> Assigned task: Omit the pictures and return exactly the stretch of the material below from the line with "bedste pris, men også at arbejdet udføres" through the line with "CENTRIFUGES MONOBLOC NORMALISÉES NORME EN733".

+--

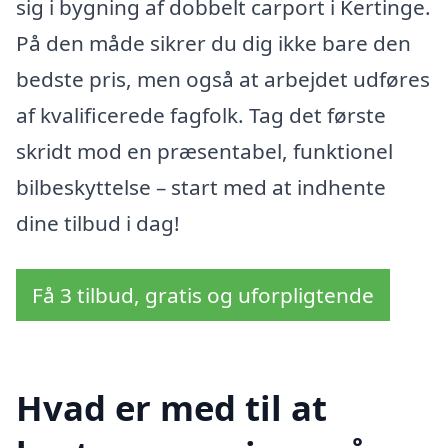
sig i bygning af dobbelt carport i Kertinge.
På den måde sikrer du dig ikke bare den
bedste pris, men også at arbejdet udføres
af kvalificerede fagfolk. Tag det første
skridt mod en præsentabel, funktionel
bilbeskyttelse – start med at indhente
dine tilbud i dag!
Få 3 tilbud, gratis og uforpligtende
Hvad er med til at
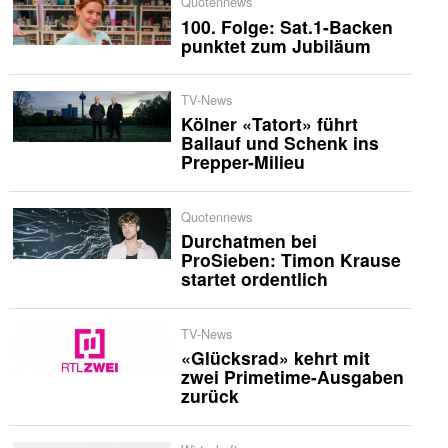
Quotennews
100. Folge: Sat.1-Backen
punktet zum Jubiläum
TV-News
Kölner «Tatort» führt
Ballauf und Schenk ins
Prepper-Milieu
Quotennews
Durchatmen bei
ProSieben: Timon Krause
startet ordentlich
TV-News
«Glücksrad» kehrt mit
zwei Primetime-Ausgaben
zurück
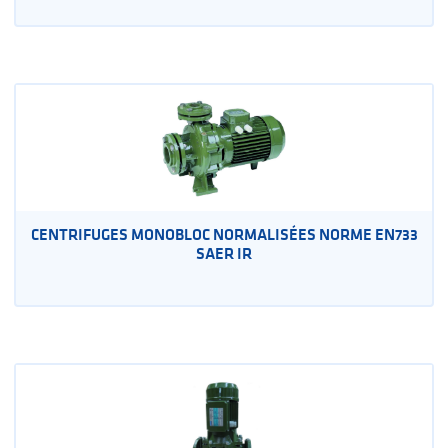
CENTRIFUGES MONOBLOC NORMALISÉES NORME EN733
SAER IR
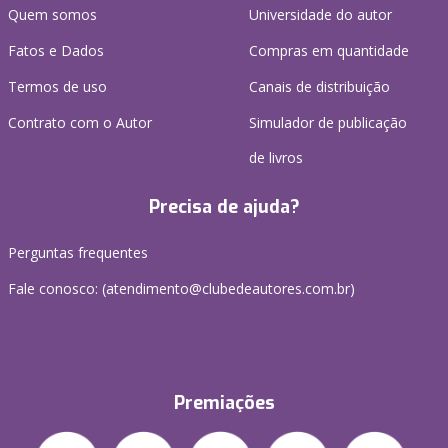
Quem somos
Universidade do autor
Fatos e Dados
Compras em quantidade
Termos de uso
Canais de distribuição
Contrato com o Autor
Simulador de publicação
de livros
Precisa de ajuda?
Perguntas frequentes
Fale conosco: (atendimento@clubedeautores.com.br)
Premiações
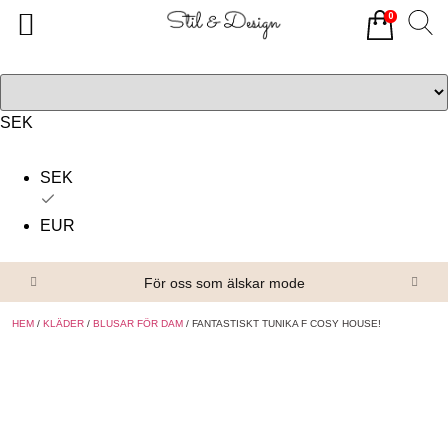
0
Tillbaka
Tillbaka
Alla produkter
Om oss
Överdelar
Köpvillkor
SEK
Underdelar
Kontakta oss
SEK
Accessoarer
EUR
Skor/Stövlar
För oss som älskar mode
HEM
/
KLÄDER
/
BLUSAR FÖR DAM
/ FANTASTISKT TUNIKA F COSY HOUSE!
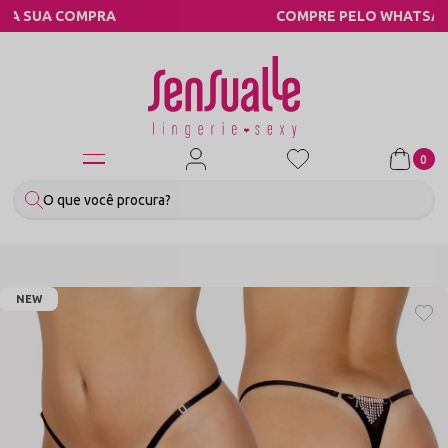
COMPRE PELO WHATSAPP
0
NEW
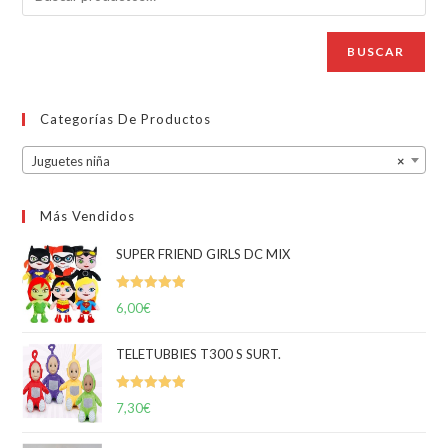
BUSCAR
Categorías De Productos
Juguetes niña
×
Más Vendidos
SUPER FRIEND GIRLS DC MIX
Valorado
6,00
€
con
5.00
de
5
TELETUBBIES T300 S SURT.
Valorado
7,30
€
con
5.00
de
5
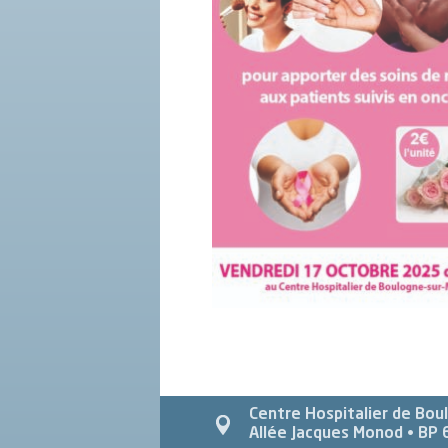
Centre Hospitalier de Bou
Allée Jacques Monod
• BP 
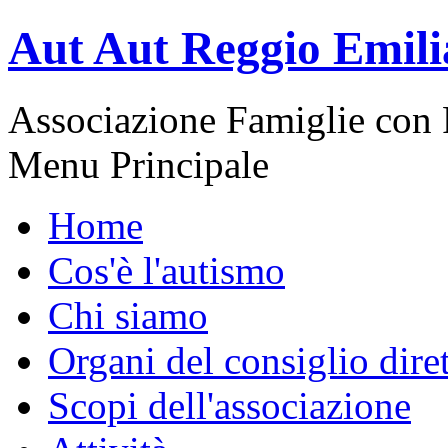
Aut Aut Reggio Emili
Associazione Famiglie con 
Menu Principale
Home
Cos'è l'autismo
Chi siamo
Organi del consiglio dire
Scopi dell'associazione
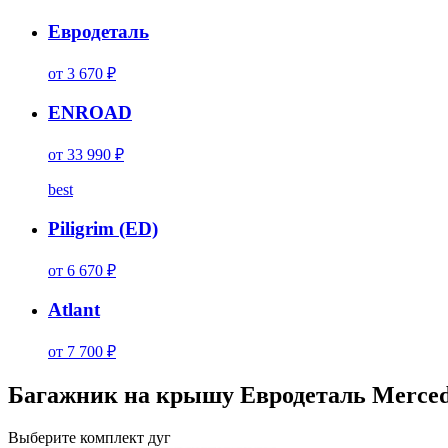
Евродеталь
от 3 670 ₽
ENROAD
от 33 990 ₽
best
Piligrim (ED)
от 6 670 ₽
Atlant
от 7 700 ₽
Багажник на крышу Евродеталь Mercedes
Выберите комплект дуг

+--

> Reply to the exercise:
bedste pris, men også at arbejdet udføres
af kvalificerede fagfolk. Tag det første
skridt mod en præsentabel, funktionel
bilbeskyttelse – start med at indhente
dine tilbud i dag!
Få 3 tilbud, gratis og uforpligtende
Hvad er med til at
Quotennews
100. Folge: Sat.1-Backen
punktet zum Jubiläum
TV-News
Kölner «Tatort» führt
Ballauf und Schenk ins
Prepper-Milieu
Quotennews
Durchatmen bei
ProSieben: Timon Krause
startet ordentlich
TV-News
«Glücksrad» kehrt mit
zwei Primetime-Ausgaben
zurück
CENTRIFUGES MONOBLOC NORMALISÉES NORME EN733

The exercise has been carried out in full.